Metadata-Version: 2.1
Name: stitch_core
Version: 0.1.3
Classifier: Programming Language :: Rust
Classifier: Programming Language :: Python :: Implementation :: CPython
Classifier: Programming Language :: Python :: Implementation :: PyPy
Requires-Python: >=3.7
Description-Content-Type: text/markdown; charset=UTF-8; variant=GFM

# Stitch Bindings

**Dec 6: Bindings are being renovated for useability and will be available within a week!**

This repo provides Python bindings to [stitch](https://github.com/mlb2251/stitch). At some point, stitch bindings will be published to pip, but in the mean time the instructions below allow for building the latest version of stitch from the GitHub repo (or any desired branch/commit). The goal for the stitch interface is to be nearly identical to running stitch in the commandline with `cargo run --release --bin=compress`, by exposing the function `stitch.compression(programs,args)` where `programs` is a list of programs (as strings) and `args` is a string containing commandline arguments, like `"--max-arity=3 --iterations=3"`.

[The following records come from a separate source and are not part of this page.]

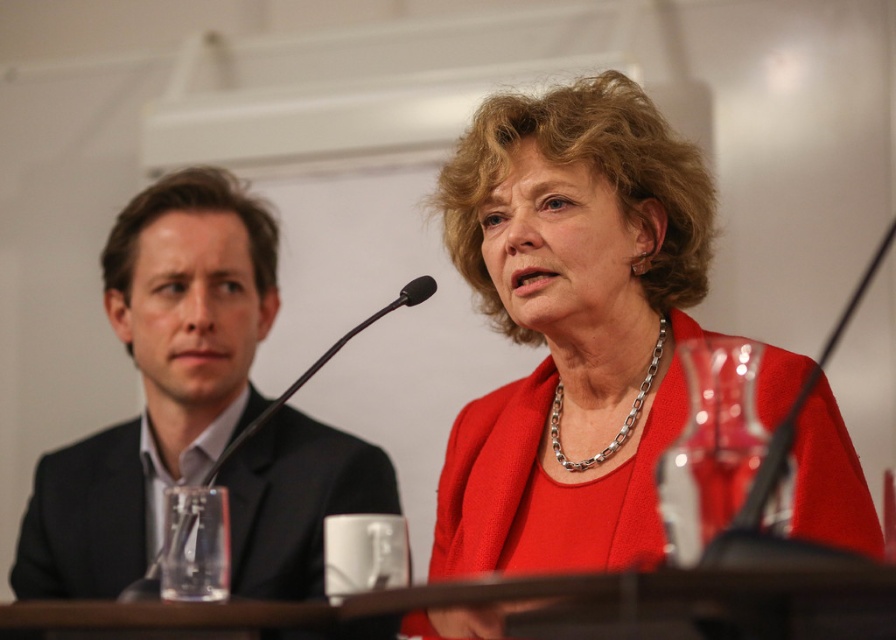
Based on the photo, you are standing at the point labeled point (x=662, y=342) and want to move to the point labeled point (x=266, y=500). Which direction should you move to reach your destination?

To move from point (x=662, y=342) to point (x=266, y=500), you should move forward because point (x=266, y=500) is behind point (x=662, y=342).

You are an event organizer arranging a photoshoot for a formal event. You need to position a spotlight on the person wearing the matte red blazer at center and the silver chain necklace at center. Based on their spatial arrangement, which object should the spotlight be placed to the right of to ensure both are illuminated?

The spotlight should be placed to the right of the silver chain necklace at center because the matte red blazer at center is to the left of it, so positioning the spotlight there will cover both objects in the illumination.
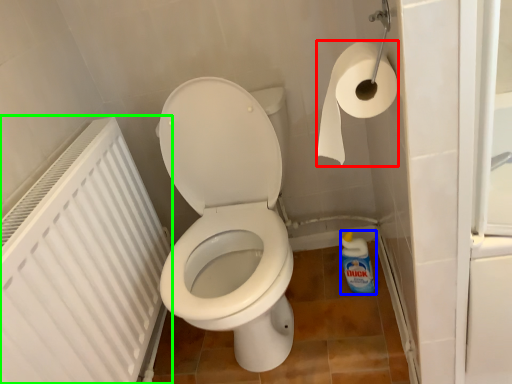
Question: Based on their relative distances, which object is farther from toilet paper (highlighted by a red box)? Choose from cleaning product (highlighted by a blue box) and radiator (highlighted by a green box).

Choices:
 (A) cleaning product
 (B) radiator

Answer: (A)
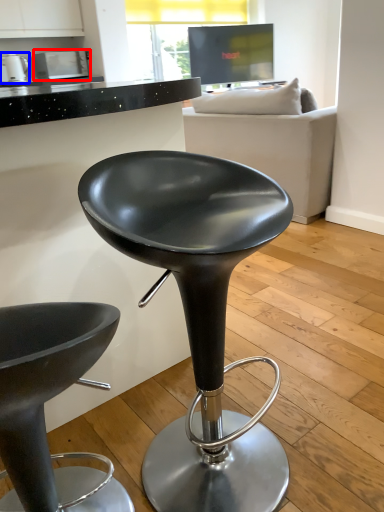
Question: Which object is further to the camera taking this photo, appliance (highlighted by a red box) or appliance (highlighted by a blue box)?

Choices:
 (A) appliance
 (B) appliance

Answer: (A)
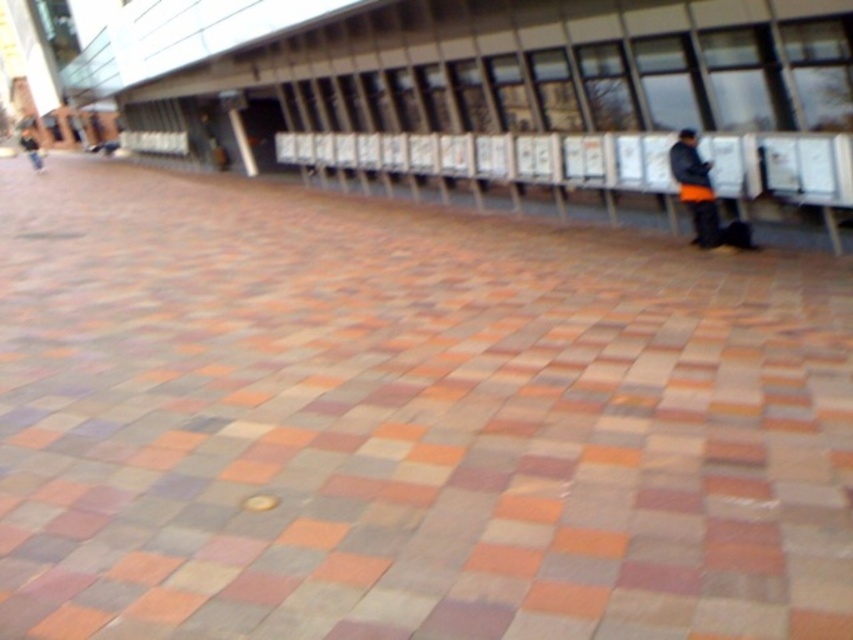
Question: Among these points, which one is nearest to the camera?

Choices:
 (A) (33, 164)
 (B) (701, 163)
 (C) (674, 168)

Answer: (B)

Question: Does orange fabric jacket at right appear on the left side of dark blue jeans at left?

Choices:
 (A) yes
 (B) no

Answer: (B)

Question: Which point is closer to the camera?

Choices:
 (A) (695, 156)
 (B) (28, 154)

Answer: (A)

Question: Does orange fabric jacket at right come behind dark blue jeans at left?

Choices:
 (A) yes
 (B) no

Answer: (B)

Question: Does orange fabric jacket at right appear on the right side of dark blue jeans at left?

Choices:
 (A) yes
 (B) no

Answer: (A)

Question: Which of the following is the closest to the observer?

Choices:
 (A) dark blue jeans at left
 (B) orange fabric jacket at right
 (C) black matte jacket at right

Answer: (C)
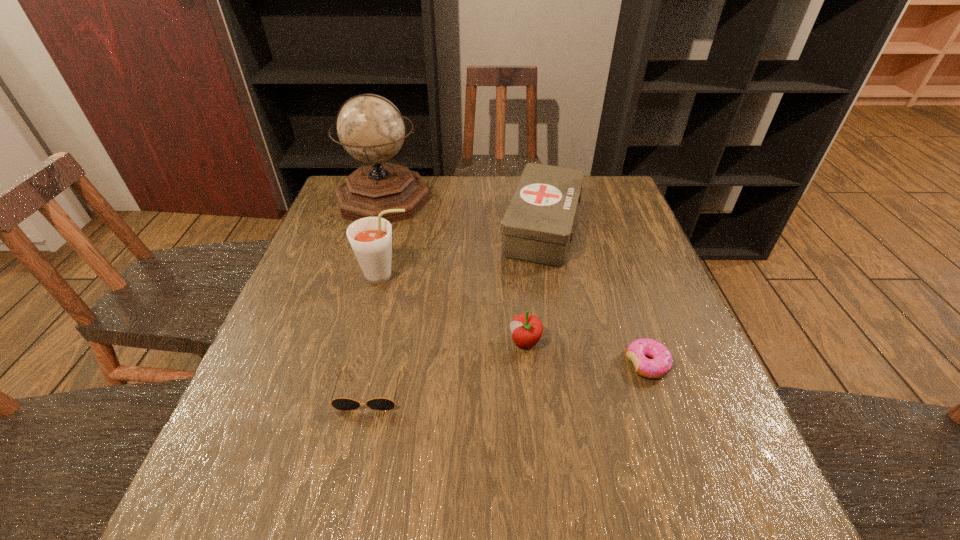
Where is `the third closest object relative to the third tallest object`? This screenshot has height=540, width=960. the third closest object relative to the third tallest object is located at coordinates (370, 238).

Locate an element on the screen. The width and height of the screenshot is (960, 540). object that is the fourth closest one to the root beer is located at coordinates (527, 329).

The width and height of the screenshot is (960, 540). I want to click on free space that satisfies the following two spatial constraints: 1. on the surface of the globe; 2. on the left side of the doughnut, so point(333,364).

The image size is (960, 540). In order to click on free space that satisfies the following two spatial constraints: 1. on the back side of the fourth tallest object; 2. on the drink side of the root beer in this screenshot , I will do `click(518, 276)`.

Find the location of a particular element. free space that satisfies the following two spatial constraints: 1. on the surface of the third tallest object; 2. on the left side of the tallest object is located at coordinates (374, 227).

Locate an element on the screen. free space that satisfies the following two spatial constraints: 1. on the front side of the fourth shortest object; 2. on the drink side of the root beer is located at coordinates (551, 276).

Where is `free space that satisfies the following two spatial constraints: 1. on the back side of the doughnut; 2. on the drink side of the second tallest object`? This screenshot has width=960, height=540. free space that satisfies the following two spatial constraints: 1. on the back side of the doughnut; 2. on the drink side of the second tallest object is located at coordinates (616, 276).

Identify the location of vacant position in the image that satisfies the following two spatial constraints: 1. on the drink side of the root beer; 2. on the left side of the doughnut. (364, 364).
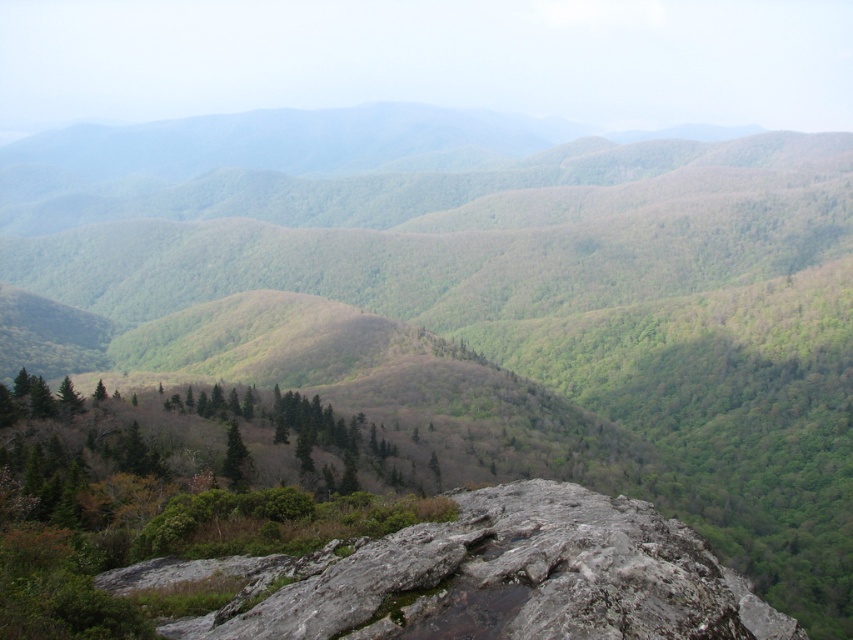
Is gray rough rock at center in front of green matte tree at center?

That is True.

The image size is (853, 640). I want to click on gray rough rock at center, so click(x=485, y=579).

At what (x,y) coordinates should I click in order to perform the action: click on gray rough rock at center. Please return your answer as a coordinate pair (x, y). The image size is (853, 640). Looking at the image, I should click on (485, 579).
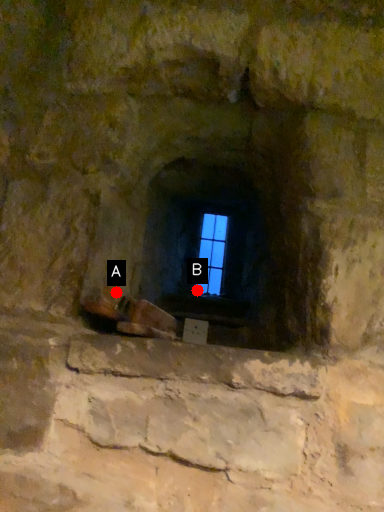
Question: Two points are circled on the image, labeled by A and B beside each circle. Among these points, which one is nearest to the camera?

Choices:
 (A) A is closer
 (B) B is closer

Answer: (A)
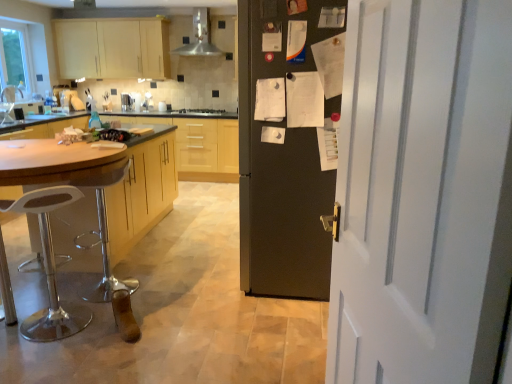
This screenshot has height=384, width=512. Identify the location of vacant area that is situated to the right of white plastic bar stool at left. (109, 331).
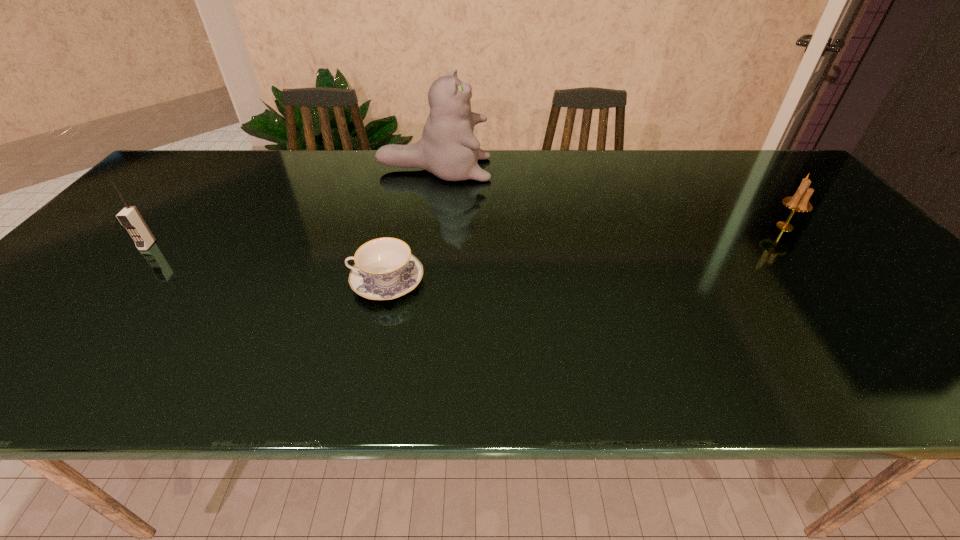
You are a GUI agent. You are given a task and a screenshot of the screen. Output one action in this format:
    pyautogui.click(x=<x>, y=<y>)
    Task: Click on the free space that satisfies the following two spatial constraints: 1. with the handle on the side of the shortest object; 2. on the front-facing side of the cellular telephone
    This screenshot has width=960, height=540.
    Given the screenshot: What is the action you would take?
    pyautogui.click(x=395, y=245)

This screenshot has height=540, width=960. I want to click on vacant space that satisfies the following two spatial constraints: 1. on the face of the cat; 2. on the front-facing side of the cellular telephone, so click(422, 245).

Identify the location of vacant point that satisfies the following two spatial constraints: 1. on the face of the third nearest object; 2. on the left side of the cat. (425, 226).

You are a GUI agent. You are given a task and a screenshot of the screen. Output one action in this format:
    pyautogui.click(x=<x>, y=<y>)
    Task: Click on the vacant space that satisfies the following two spatial constraints: 1. with the handle on the side of the nearest object; 2. on the back side of the third nearest object
    
    Given the screenshot: What is the action you would take?
    (x=399, y=226)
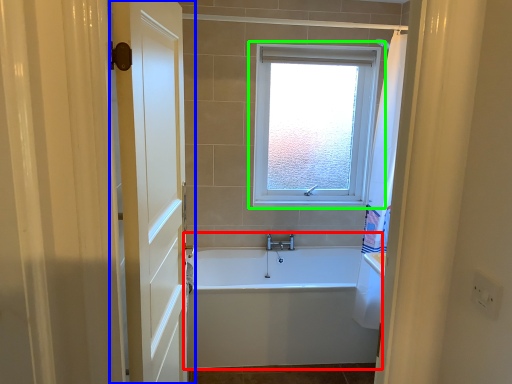
Question: Which object is positioned farthest from bathtub (highlighted by a red box)? Select from door (highlighted by a blue box) and window (highlighted by a green box).

Choices:
 (A) door
 (B) window

Answer: (B)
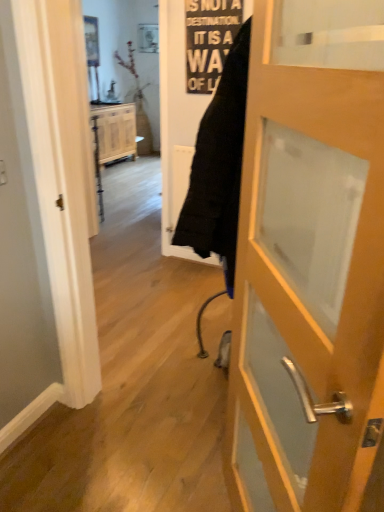
Question: From a real-world perspective, is wooden cabinet at center located higher than black paper sign at upper center?

Choices:
 (A) no
 (B) yes

Answer: (A)

Question: Is wooden cabinet at center at the right side of black paper sign at upper center?

Choices:
 (A) no
 (B) yes

Answer: (A)

Question: Is wooden cabinet at center located outside black paper sign at upper center?

Choices:
 (A) yes
 (B) no

Answer: (A)

Question: Is wooden cabinet at center looking in the opposite direction of black paper sign at upper center?

Choices:
 (A) no
 (B) yes

Answer: (A)

Question: Is wooden cabinet at center not close to black paper sign at upper center?

Choices:
 (A) yes
 (B) no

Answer: (A)

Question: Is point (193, 75) closer or farther from the camera than point (114, 148)?

Choices:
 (A) farther
 (B) closer

Answer: (B)

Question: Is black paper sign at upper center taller or shorter than wooden cabinet at center?

Choices:
 (A) tall
 (B) short

Answer: (B)

Question: Is black paper sign at upper center bigger or smaller than wooden cabinet at center?

Choices:
 (A) big
 (B) small

Answer: (B)

Question: From the image's perspective, relative to wooden cabinet at center, is black paper sign at upper center above or below?

Choices:
 (A) below
 (B) above

Answer: (A)

Question: From the image's perspective, is wooden door at center above or below wooden cabinet at center?

Choices:
 (A) below
 (B) above

Answer: (A)

Question: From a real-world perspective, is wooden door at center positioned above or below wooden cabinet at center?

Choices:
 (A) above
 (B) below

Answer: (A)

Question: Based on their sizes in the image, would you say wooden door at center is bigger or smaller than wooden cabinet at center?

Choices:
 (A) big
 (B) small

Answer: (B)

Question: Looking at their shapes, would you say wooden door at center is wider or thinner than wooden cabinet at center?

Choices:
 (A) thin
 (B) wide

Answer: (A)

Question: In terms of height, does black paper sign at upper center look taller or shorter compared to wooden door at center?

Choices:
 (A) short
 (B) tall

Answer: (A)

Question: Looking at their shapes, would you say black paper sign at upper center is wider or thinner than wooden door at center?

Choices:
 (A) wide
 (B) thin

Answer: (B)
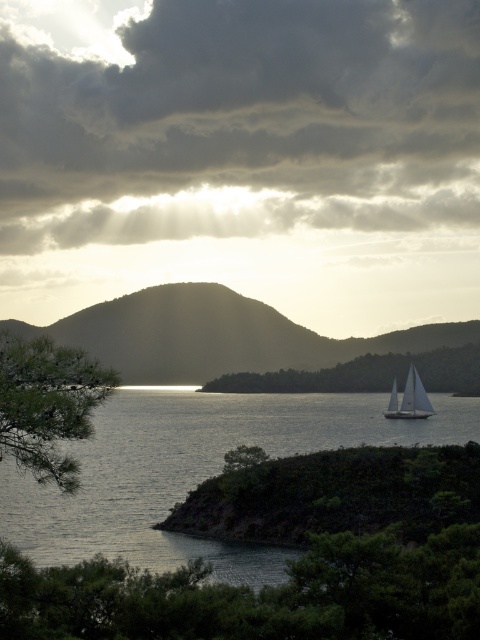
Does cloudy sky at upper center have a smaller size compared to green matte tree at center?

No.

Where is `cloudy sky at upper center`? This screenshot has width=480, height=640. cloudy sky at upper center is located at coordinates (240, 122).

The height and width of the screenshot is (640, 480). Identify the location of cloudy sky at upper center. (240, 122).

Which is above, cloudy sky at upper center or white sailboat at lower right?

cloudy sky at upper center

Which is in front, point (320, 90) or point (407, 401)?

Positioned in front is point (407, 401).

Find the location of a particular element. This screenshot has width=480, height=640. cloudy sky at upper center is located at coordinates (240, 122).

Is green matte tree at lower left to the right of white sailboat at lower right from the viewer's perspective?

Incorrect, green matte tree at lower left is not on the right side of white sailboat at lower right.

Measure the distance between green matte tree at lower left and camera.

green matte tree at lower left and camera are 23.85 meters apart from each other.

Identify the location of green matte tree at lower left. Image resolution: width=480 pixels, height=640 pixels. (48, 404).

Locate an element on the screen. The height and width of the screenshot is (640, 480). green matte tree at lower left is located at coordinates (48, 404).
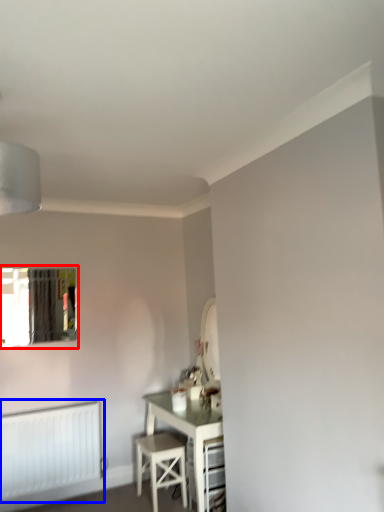
Question: Which object is further to the camera taking this photo, window (highlighted by a red box) or radiator (highlighted by a blue box)?

Choices:
 (A) window
 (B) radiator

Answer: (A)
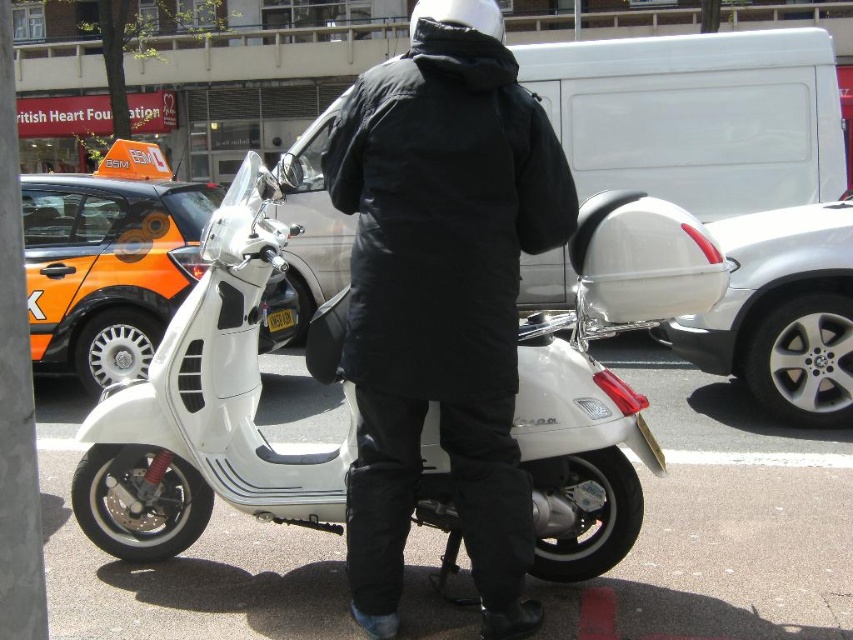
Is black matte jacket at center below black plastic license plate at center?

Indeed, black matte jacket at center is positioned under black plastic license plate at center.

Who is positioned more to the right, black matte jacket at center or black plastic license plate at center?

From the viewer's perspective, black matte jacket at center appears more on the right side.

Is point (511, 337) positioned after point (294, 317)?

No, (511, 337) is in front of (294, 317).

Locate an element on the screen. black matte jacket at center is located at coordinates (442, 298).

Is white matte scooter at center shorter than black plastic license plate at center?

No, white matte scooter at center is not shorter than black plastic license plate at center.

Is the position of white matte scooter at center less distant than that of black plastic license plate at center?

Yes, it is.

Where is `white matte scooter at center`? The height and width of the screenshot is (640, 853). white matte scooter at center is located at coordinates (206, 410).

Can you confirm if white matte scooter at center is positioned below black matte jacket at center?

Answer: Indeed, white matte scooter at center is positioned under black matte jacket at center.

This screenshot has width=853, height=640. In order to click on white matte scooter at center in this screenshot , I will do `click(206, 410)`.

I want to click on white matte scooter at center, so click(x=206, y=410).

Image resolution: width=853 pixels, height=640 pixels. I want to click on white matte scooter at center, so click(x=206, y=410).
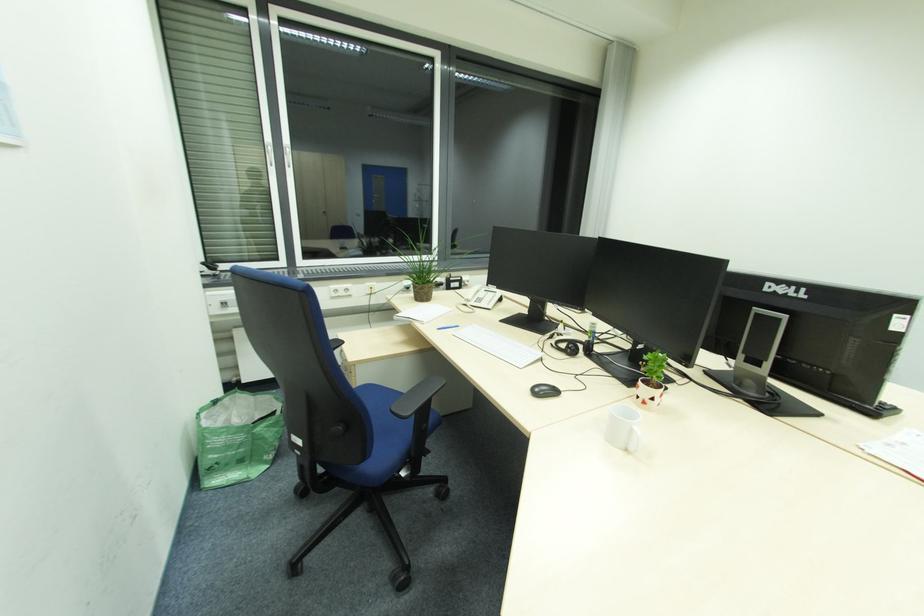
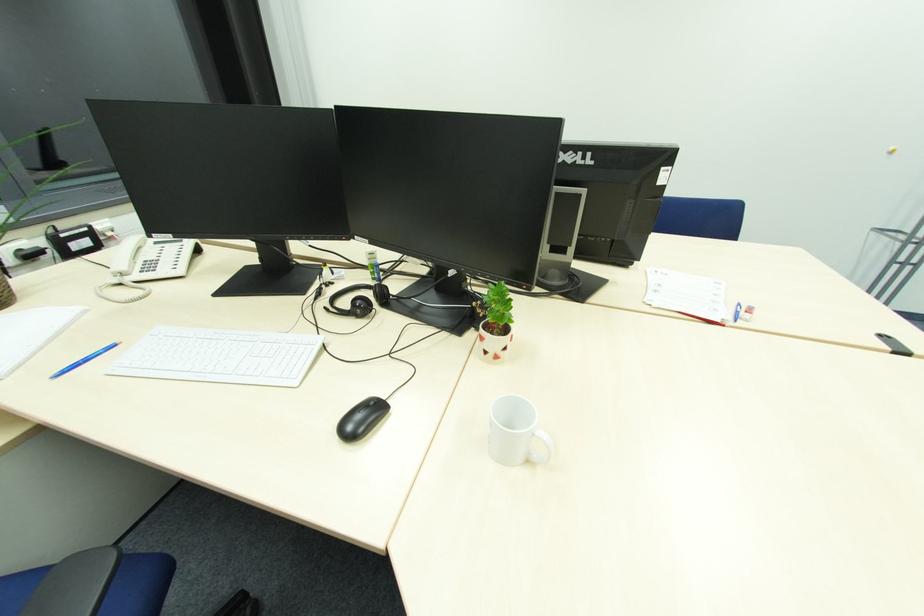
The first image is from the beginning of the video and the second image is from the end. How did the camera likely rotate when shooting the video?

The camera's rotation is toward right-down.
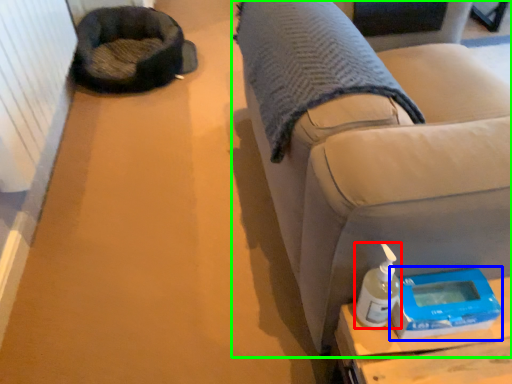
Question: Which object is the closest to the bottle (highlighted by a red box)? Choose among these: scale (highlighted by a blue box) or furniture (highlighted by a green box).

Choices:
 (A) scale
 (B) furniture

Answer: (A)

## Using a specific version of `stitch`

By default, the following instructions will build the latest version of stitch on the `main` branch of the [stitch repo](https://github.com/mlb2251/stitch). To build the bindings for a specific commit, replace the following line in `Cargo.toml`:
```toml
stitch_core = { git = "https://github.com/mlb2251/stitch", branch = "main"}
```
with the following (replacing the SHA with the desired commit SHA):

```toml
stitch_core = { git = "https://github.com/mlb2251/stitch", rev = "058890ecc3c3137c5105d673979304edfb0ab333"}
```

## Building the bindings
```bash
PYO3_PYTHON=python3.8 make osx
```

`make linux` is also supported. Adjust the `PYO3_PYTHON` variable to be whichever python interpreter you would like to compile for. It will default to `python3` if you don't set it.

To use the bindings, open a new python interpreter and run the following:

```python
import sys, os, json

# First add the bindings to your PYTHONPATH - you can do this by adding `export PYTHONPATH="$PYTHONPATH:path/to/stitch_bindings/bindings/"`
# to your `~/.bashrc`, `~/.zshrc`, and/or `~/.bash_profile`, or just for the current session through sys.path.append() as below:
sys.path.append(os.getcwd() + '/bindings')

# Now the following import should succeed
import stitch

# define a list of programs as a list of strings - see the stitch documentation for supported program formats
programs = ["(a a a)", "(b b b)"]

# define the arguments to stitch - these are identical to the arguments to `cargo run --release --bin=compress`
args = "--max-arity=2 --iterations=1 --silent"

# stitch.compression() will return a json-parseable string with contents identical to out/out.json that the `--bin=compress`
# usually produces. In this case, we'd expect it to find the `(#0 #0 #0)` abstraction
out_json = json.loads(stitch.compression(programs, args))
print(out_json['rewritten'])
print(out_json['abstractions'][0])
```

## Troubleshooting
If `import stitch` fails, create an issue on GitHub including your python version and OS.
Sometimes changing to a different `PYO3_PYTHON` can be helpful as well.

## Adding to PYTHONPATH
You can add the bindings to your PYTHONPATH by adding `export PYTHONPATH="$PYTHONPATH:path/to/stitch_bindings/bindings/"`
to your `~/.bashrc`, `~/.zshrc`, and/or `~/.bash_profile`.